From my Writing Room
Copyright © 2022 by Uwe Bahr
In the main German news yesterday (September 16), a commentary said that Russia is waging an economic war against Europe. This is now the usual choice of words in most of the media in my home country – not much better than elsewhere. But they know very well how untrue this phrasing is, for the sanctions have been initiated by the Europeans and the Americans as a reaction to the Russian invasion of Ukraine, while the responding Russia is accused by the German government of breach of treaty in trade relations.
In reality, the Europeans are shooting themselves in their own foot. What were they thinking the Russian reaction would be if the country was hit with one sanction package after another?
Anyone who trades with Russia does not at the same time make himself an accomplice in the Ukraine war. If this were true, then Germany – and not only Germany – would have been an accomplice in countless wars so many times. The Americans in particular have instigated so many wars of aggression that even German history cannot keep pace. But no Western European country, let alone Germany, has ever started an economic war because of this.
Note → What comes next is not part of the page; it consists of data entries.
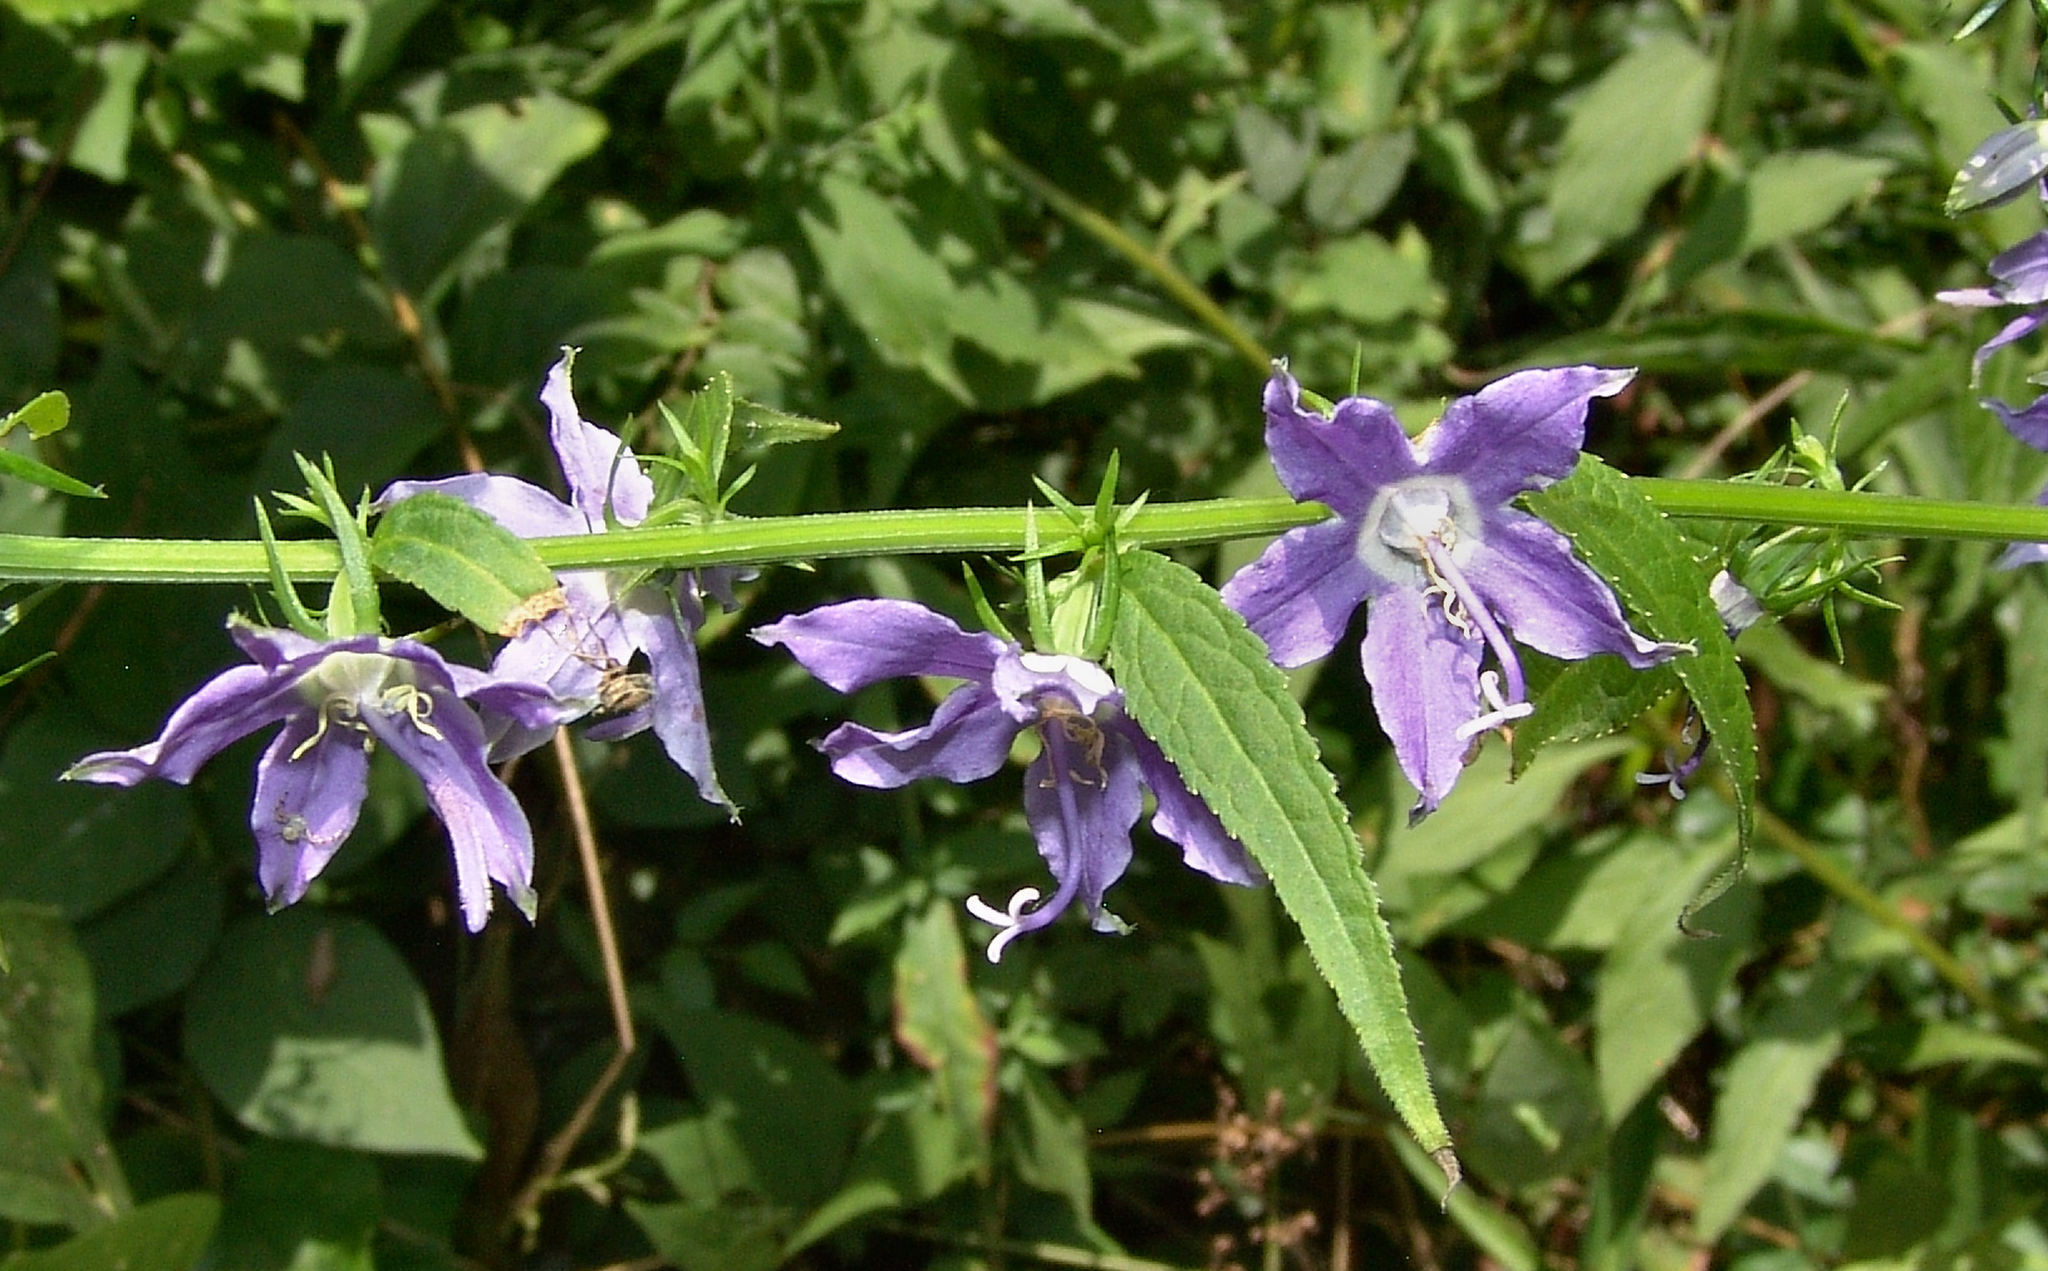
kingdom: Plantae
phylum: Tracheophyta
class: Magnoliopsida
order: Asterales
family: Campanulaceae
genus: Campanulastrum
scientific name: Campanulastrum americanum
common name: American bellflower
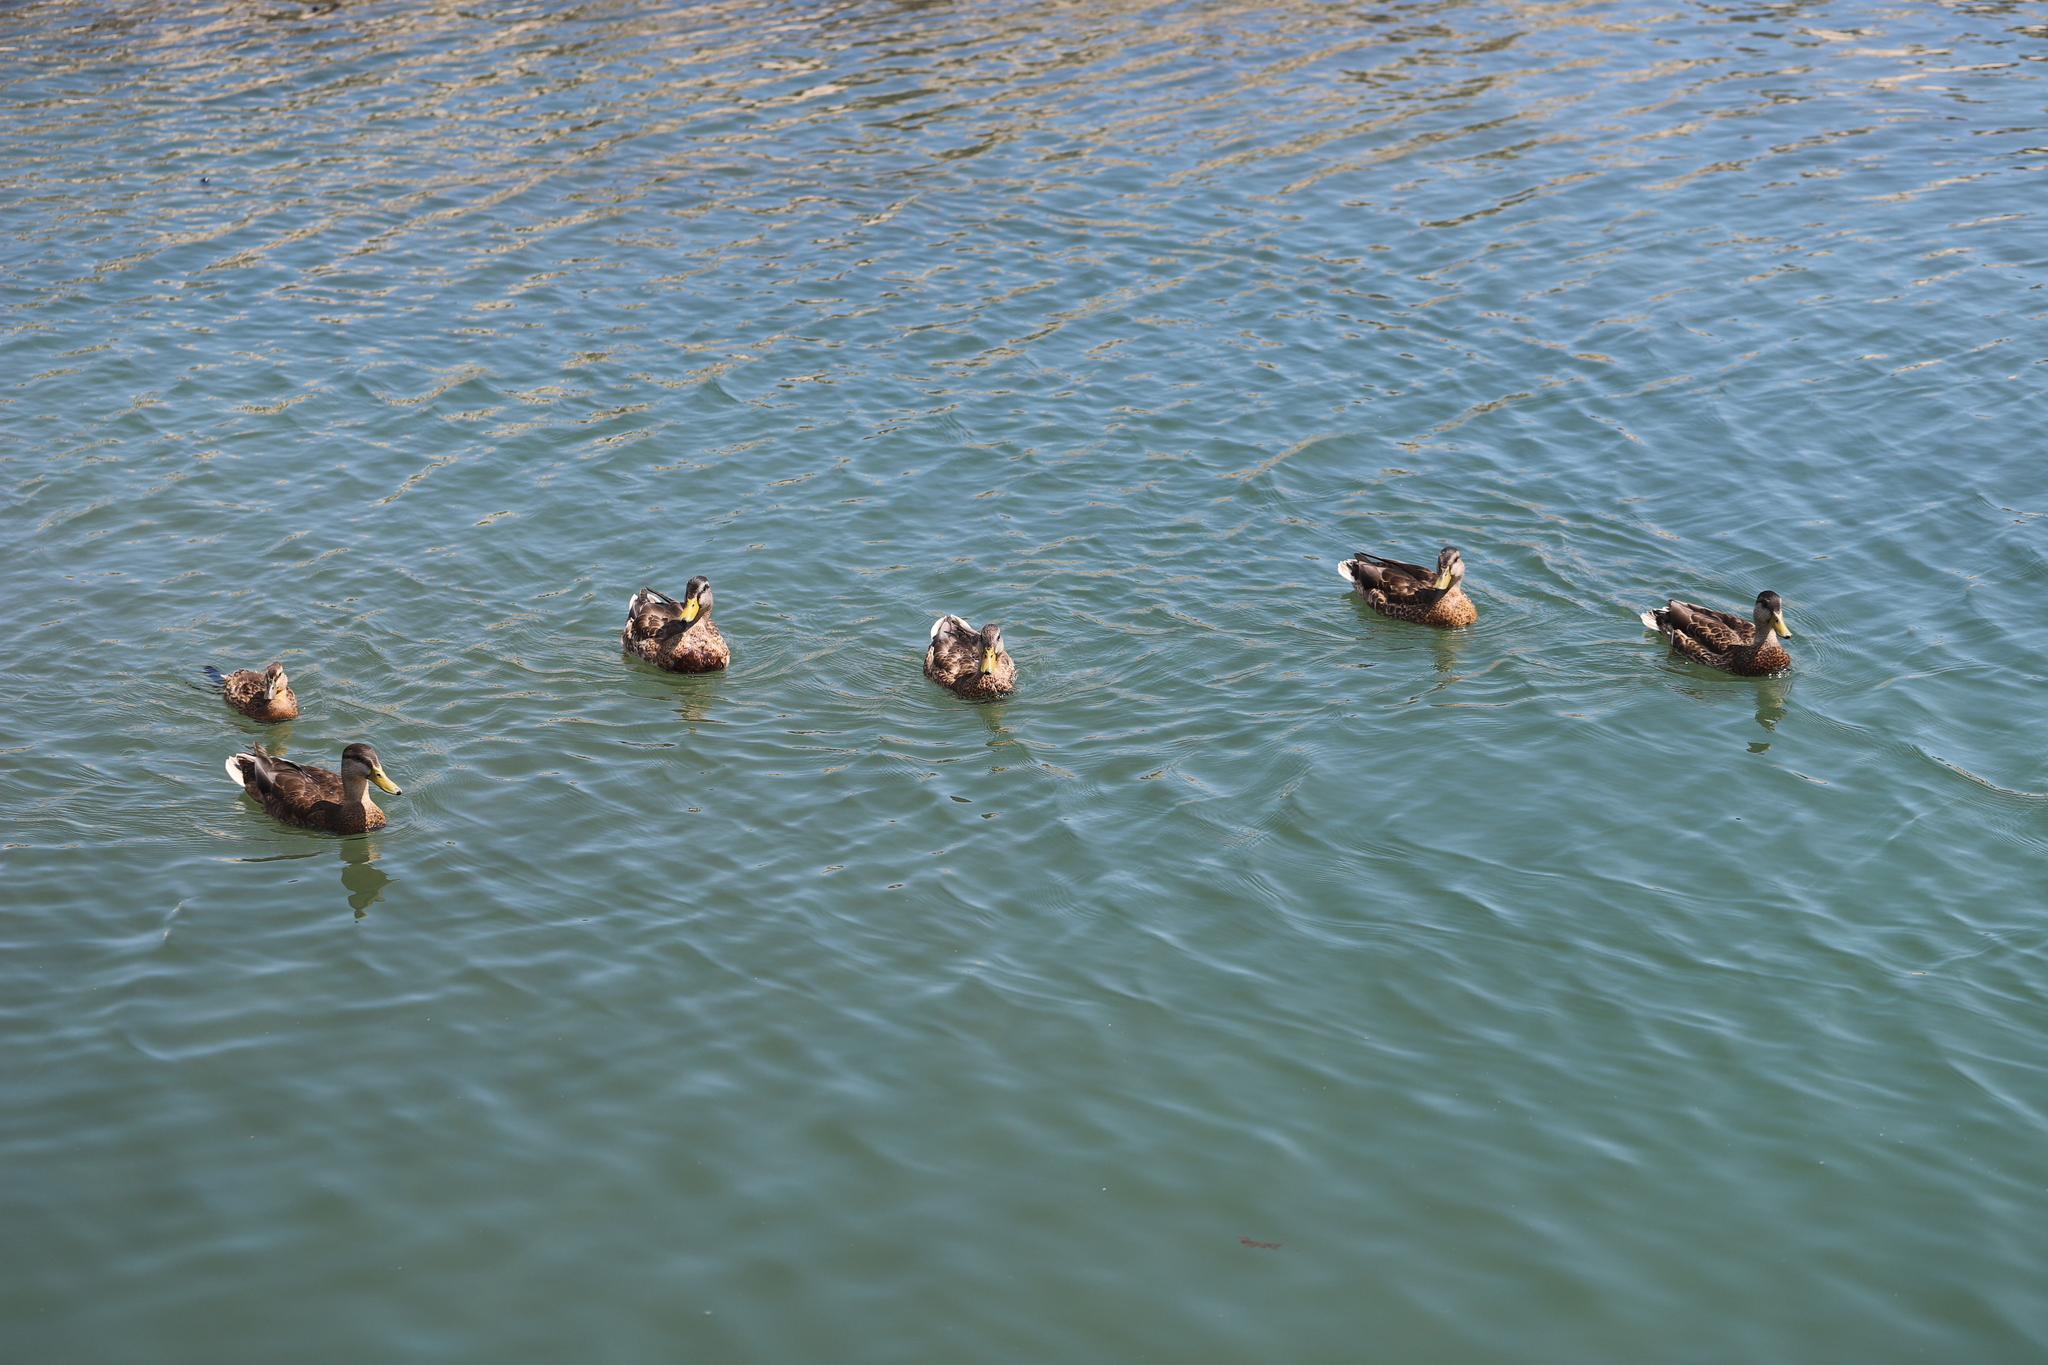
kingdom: Animalia
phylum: Chordata
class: Aves
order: Anseriformes
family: Anatidae
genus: Anas
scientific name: Anas platyrhynchos
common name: Mallard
It is Germany that has to pay the highest price for the nonsensical sanctions, while the Americans rub their hands. Not only can they now sell their dirty fracking gas to Europe, but thanks to low energy prices and the discriminatory deregulation of workers’ rights in their own country, they will also become even more profitable as an industrial destination for companies from overseas. Whether the U.S. has a real interest in ending the war in Ukraine as soon as possible is at least open to doubt.
I hope for resistance from the German people not to let their own government rob them of their livelihood. It would not be the first time in our history that pressure from the street forces a government to resign or an entire system to collapse.
From my perspective, only non-violent protest can bring about a change to rationality, hopefully without playing into the hands of right-wing populists as in the USA. But the situation is not much better in many other countries: Millions of people in the developed world are susceptible to dangerous populist slogans because they have legitimate concerns and feel abandoned by politicians from moderate camps who are more intertwined with the interests of big business than actually contributing to a solution for the world’s pressing problems – such as man-made climate change – with the necessary resolve.
These are the consequences of a globalization that no one imagined 30 years ago.